The liturgical symbol of this Feast is the Paschal Candle. It was first lit on the night of the Resurrection, and it reminds us, by its forty days' presence, of the time which Jesus spent among His brethren, after He had risen from the grave. The eyes of the faithful are fixed upon it, and its light seems to be burning more brightly, now that we are about to lose it. After the Gospel of the Mass, this sweet symbol of Jesus' presence is extinguished. This expressive rite tells us of the widowhood of Holy Mother the Church, and that we, when we would contemplate our beloved Lord, must turn our hearts to Heaven.

Farewell, dear Paschal torch, that hast gladdened us with thy lovely flame! Thou hast sweetly spoken to us of Jesus, our light in the darkness of our pilgrimage; and now thou leavest us, telling us that He is no longer to be seen here below, and that we must follow Him to Heaven, if we would again behold Him.

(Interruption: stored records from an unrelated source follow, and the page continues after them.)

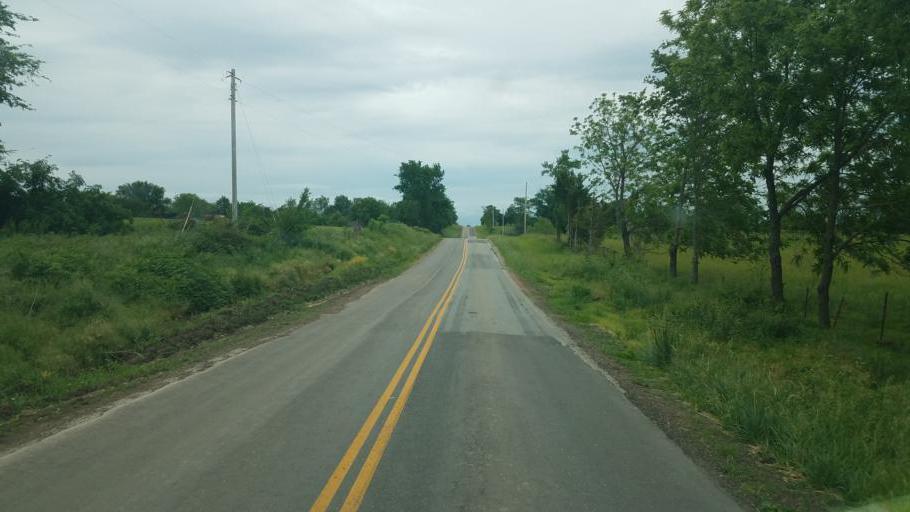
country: US
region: Missouri
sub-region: Moniteau County
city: California
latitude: 38.6990
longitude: -92.6350
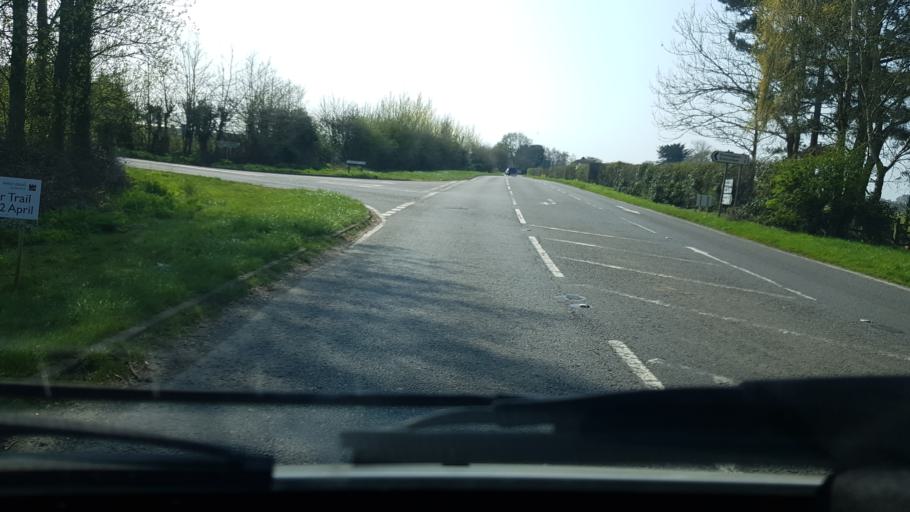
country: GB
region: England
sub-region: West Sussex
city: Birdham
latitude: 50.8048
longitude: -0.8066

A tradition, handed down from the early ages, and confirmed by the revelations of the saints, tells us that the Ascension of Our Lord took place at the hour of noon. The Carmelites of St. Teresa's reform honor this pious tradition by assembling in the choir, at the hour of midday on the Ascension, and spending it in the contemplation of this last of Jesus' mysteries, following Him in thought and desire, to the throne of His glory. Let us also follow Him; but before looking on the bright noon which smiles on His triumph, let us go back in thought to His first coming among us. It was at midnight, in the stable of Bethlehem. That dark and silent hour was an appropriate commencement to the 33 years of His life on earth. He had come to accomplish a great mission: year by year and day by day, He labored in its fulfillment. It was nigh to its fulfillment, when men laid their sacrilegious hands upon Him, and nailed Him to a Cross. It was midday, when He was thus raised up in the air; but the eternal Father would not permit the sun to shine on Jesus' humiliation. Darkness covered the face of the earth; and that day had no noon. Three hours after, the sun reappeared. Three days after, the Crucified rose again from the tomb, and it was at the early dawn of light.

Today at noon, His work is completed. He has redeemed us, by His Blood, from our sins; He has conquered death by His Resurrection to life: had He not a right to choose, for His Ascension, the hour when the sun is pouring forth his warmest and brightest beams? Hail, holy hour of noon, sacred with thy double consecration, which reminds us daily of the mercy and of the triumph of our Emmanuel, of salvation by His Cross, and of Heaven by His Ascension!

In the middle ages, the Sunday after the Ascension was called the Sunday of Roses, because it was the custom to strew the pavement of the churches with roses, as a homage to Christ Who ascended to Heaven when earth was in the season of flowers. How well the Christians of those times appreciated the harmony that God has set between the world of grace and that of nature! The Feast of the Ascension, when considered in its chief characteristic, is one of gladness and jubilation, and spring's loveliest days are made for its celebration. Our forefathers had the spirit of the Church; they forgot, for a moment, the sadness of poor earth at losing her Emmanuel, and they remembered how He said to His Apostles: "If you loved Me, you would be glad, because I go to the Father!" (John 14: 28) Let us do in like manner; let us offer to Jesus the roses wherewith He has beautified our earth: their beauty and fragrance should make us think of Him Who made them, of Him Who calls Himself the flower of the field and the lily of the valleys (Cant. 2: 1). He loved to be called Jesus of Nazareth; for Nazareth means a flower; and the symbol would tell us what a charm and sweetness there is in Him Whom we serve and love as our God.